I said before that I heard Bill Frisell for the first time in a movie soundtrack years ago. It was 2008, I watched Win Wenders’s “The Million Dollar Hotel” at Kadıköy As movie theater, which doesn’t exist anymore, and heard “Tom Tom’s Room” and “Satellite of Love” that Frisell played with Brad Mehldau. The movie and the soundtrack went hand in hand. We usually hear many jazz standards for the first time in movies and musicals. I think our senses of vision and hearing work together most of the time. For some reason, I always thought that the sensory function of music is transformed into a personal visual projection. Therefore, every time I listen to Bill Frisell the vision a world that is parallel to the one he creates forms in my brain, just like a movie scene. I believe he is a great storyteller in every project he is a part of.
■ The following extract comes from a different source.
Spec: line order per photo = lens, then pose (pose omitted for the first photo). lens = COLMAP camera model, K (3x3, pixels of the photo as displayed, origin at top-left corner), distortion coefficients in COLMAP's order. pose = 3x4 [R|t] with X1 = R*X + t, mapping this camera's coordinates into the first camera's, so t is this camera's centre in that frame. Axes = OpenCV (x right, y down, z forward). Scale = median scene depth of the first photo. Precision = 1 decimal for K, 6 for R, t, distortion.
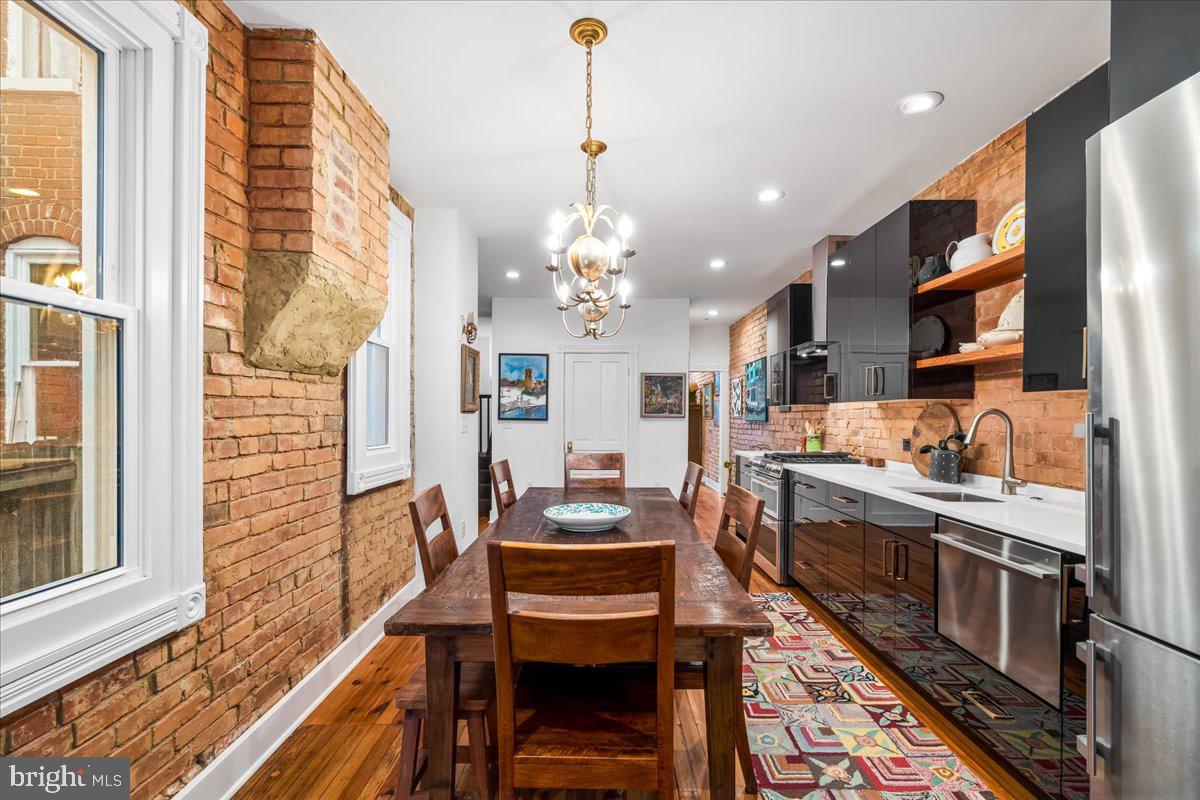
lens RADIAL K [[553.3, 0, 589.5], [0, 553.3, 420.9], [0, 0, 1]] dist [-0.003127, 0.000525]
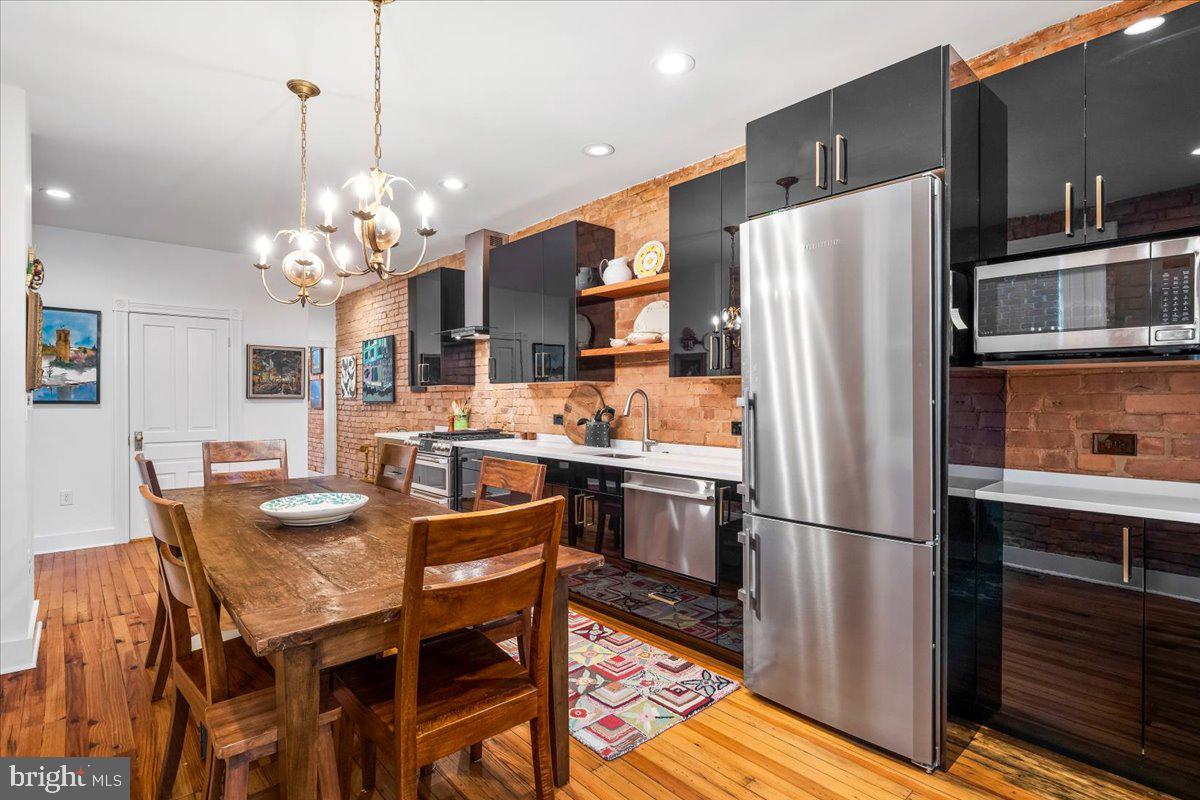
lens RADIAL K [[589.6, 0, 595.0], [0, 589.6, 401.0], [0, 0, 1]] dist [-0.000947, -0.000252]
pose [[0.737087, -0.007472, 0.675757, -0.274696], [0.009939, 0.999951, 0.000216, 0.004779], [-0.675725, 0.006557, 0.737125, 0.003342]]
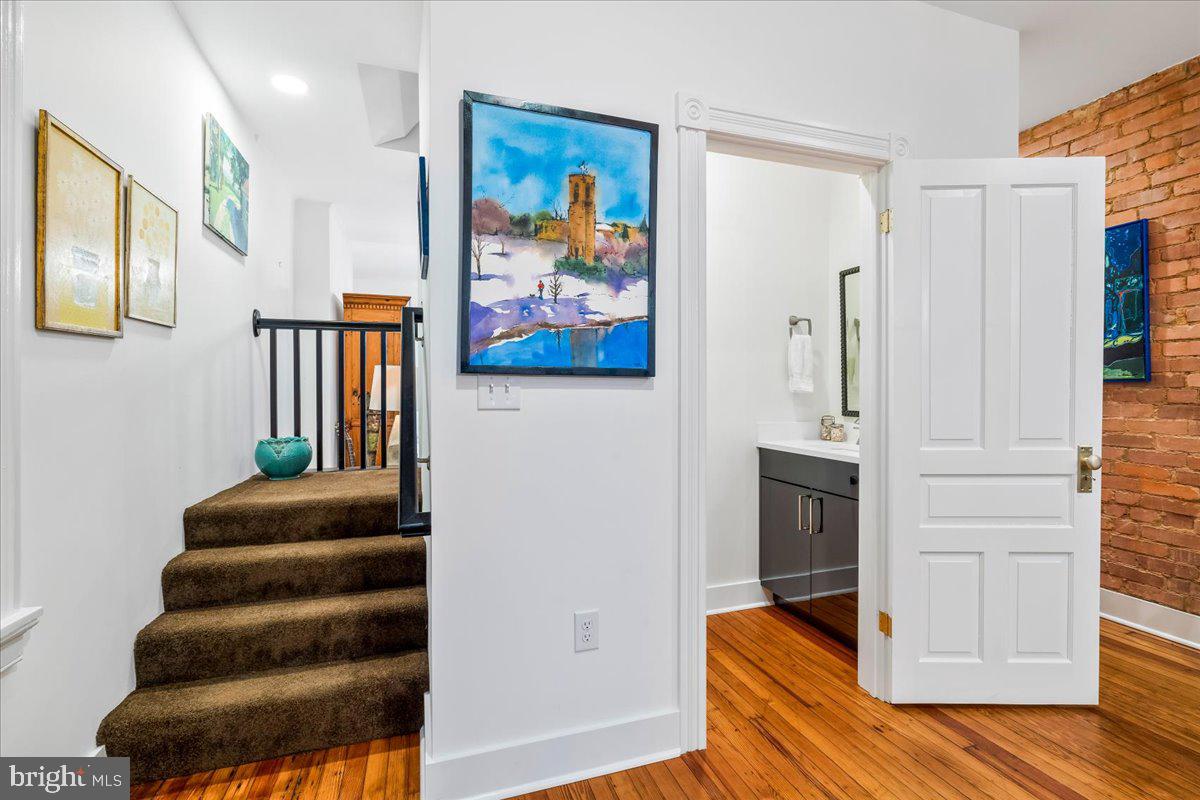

Frisell, who has recorded more than 40 albums as a leader, released “Small Town” through ECM in 2017 as a duo project with bassist Thomas Morgan. We got the opportunity to listen to this great duo project during the 2nd Zorlu PSM Jazz Festival this year. I think it was a perfect concert in all aspects. Frisell released his new solo album “Music Is” in 2018, following his 2000 album “Ghost Town” and 2013 album “Silent Comedy”. The album’s title is an abbreviation of the saying “Music Is Good”. Frisell said “Music doesn’t have to be categorized merely as jazz, country, folk, classical, blues or their derivatives; sometimes music is just music.” The album consists of 16 new and old newly-arranged compositions of Frisell including the bonus track. The guitarist performed at The Stone in New York for a week as a preparation for the album recording and adds “Each night I attempted new music that I’d never played before. I was purposely trying to keep myself a little off balance. Uncomfortable. Unsure. I didn’t want to fall back on things that I knew were safe. My hope was to continue this process right on into the studio. I didn’t want to have things be all planned out beforehand.”
Frisell, who played the electric and acoustic guitars as well as ukulele, bass and loops, explains “”Playing solo is always a challenge. For me, music has all along been so much about playing with other people. Having a conversation. Call and response. Playing all by myself is a trip. I really have to change the way I think.” I participated in a 10-day silent meditation retreat two years ago. One only eats and meditates in the middle of a forest without talking and communicating to a single soul around you. Absolutely nothing else is there. No books, no music, no writing. No activities to keep the mind occupied. No Instagram, no Facebook, no e-mails, no Whatsapp. You hand in your phone when you arrive and get it back while you are leaving. It was the most scary, deep, unknown experience I have lived in my life outside of my comfort zone, fully open to improvization. I was truly left alone by myself for 10 days. I forgot my own voice. I am glad that I did. The most important relationship is one has with themselves; it is important for its health to keep it good. This requires effort. This is why I have the utmost respect for any dancer, musician, theater artist or anyone who performs solo. It is not easy to stand on your own and be alone when surrounded by your team; without the comfort zone created by your bassist, drummer or pianist. It is a learning experience. Therefore, I think listening to the solo performance of a musician is to witness him in his most naive and sincere state and I admire solo performances. Especially if one of my favorite guitarists releases a solo album! So thankful for you Bill Frisell! Stay grooving, no matter what genre you pick!